_WHAT TO DO_:
Whenever the word "Output" turns up in a line of the data below, copy that line.

(Transcribed page contents)

********************

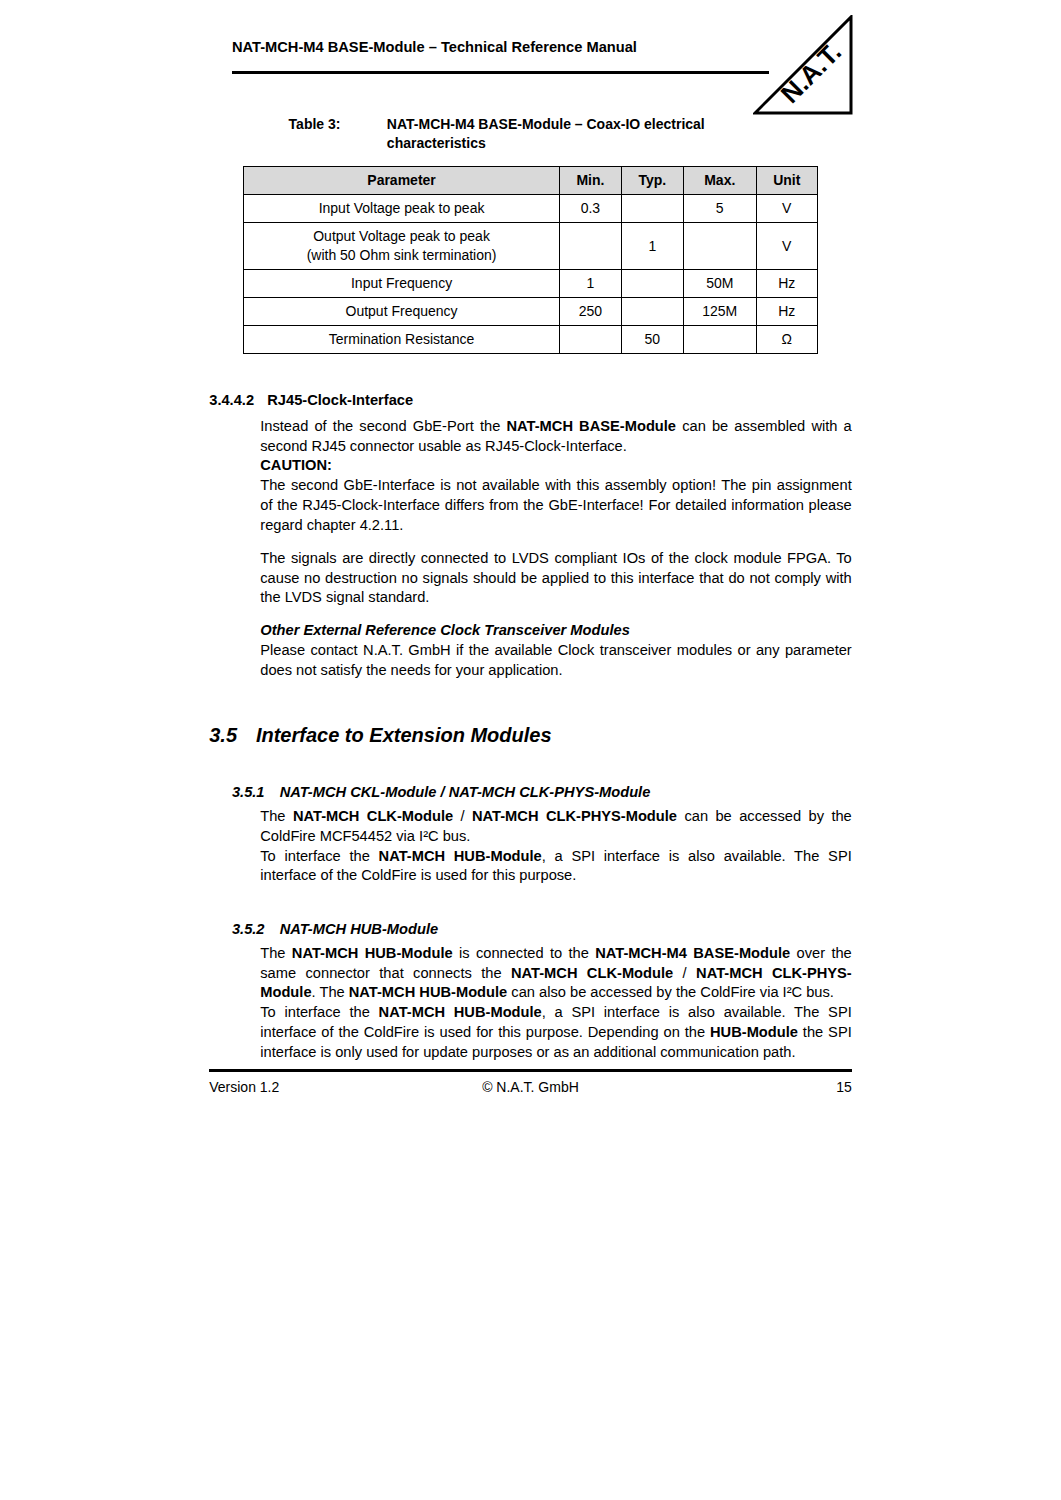NAT-MCH-M4 BASE-Module – Technical Reference Manual
N.A.T.
Table 3: NAT-MCH-M4 BASE-Module – Coax-IO electrical characteristics
| Parameter | Min. | Typ. | Max. | Unit |
| --- | --- | --- | --- | --- |
| Input Voltage peak to peak | 0.3 | | 5 | V |
| Output Voltage peak to peak (with 50 Ohm sink termination) | | 1 | | V |
| Input Frequency | 1 | | 50M | Hz |
| Output Frequency | 250 | | 125M | Hz |
| Termination Resistance | | 50 | | Ω |
3.4.4.2 RJ45-Clock-Interface
Instead of the second GbE-Port the NAT-MCH BASE-Module can be assembled with a second RJ45 connector usable as RJ45-Clock-Interface.
CAUTION:
The second GbE-Interface is not available with this assembly option! The pin assignment of the RJ45-Clock-Interface differs from the GbE-Interface! For detailed information please regard chapter 4.2.11.
The signals are directly connected to LVDS compliant IOs of the clock module FPGA. To cause no destruction no signals should be applied to this interface that do not comply with the LVDS signal standard.
Other External Reference Clock Transceiver Modules
Please contact N.A.T. GmbH if the available Clock transceiver modules or any parameter does not satisfy the needs for your application.
3.5 Interface to Extension Modules
3.5.1 NAT-MCH CKL-Module / NAT-MCH CLK-PHYS-Module
The NAT-MCH CLK-Module / NAT-MCH CLK-PHYS-Module can be accessed by the ColdFire MCF54452 via I²C bus.
To interface the NAT-MCH HUB-Module, a SPI interface is also available. The SPI interface of the ColdFire is used for this purpose.
3.5.2 NAT-MCH HUB-Module
The NAT-MCH HUB-Module is connected to the NAT-MCH-M4 BASE-Module over the same connector that connects the NAT-MCH CLK-Module / NAT-MCH CLK-PHYS-Module. The NAT-MCH HUB-Module can also be accessed by the ColdFire via I²C bus.
To interface the NAT-MCH HUB-Module, a SPI interface is also available. The SPI interface of the ColdFire is used for this purpose. Depending on the HUB-Module the SPI interface is only used for update purposes or as an additional communication path.
Version 1.2
© N.A.T. GmbH
15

********************

_RESPONSE FOR THIS EXERCISE_:
| Output Voltage peak to peak (with 50 Ohm sink termination) | | 1 | | V |
| Output Frequency | 250 | | 125M | Hz |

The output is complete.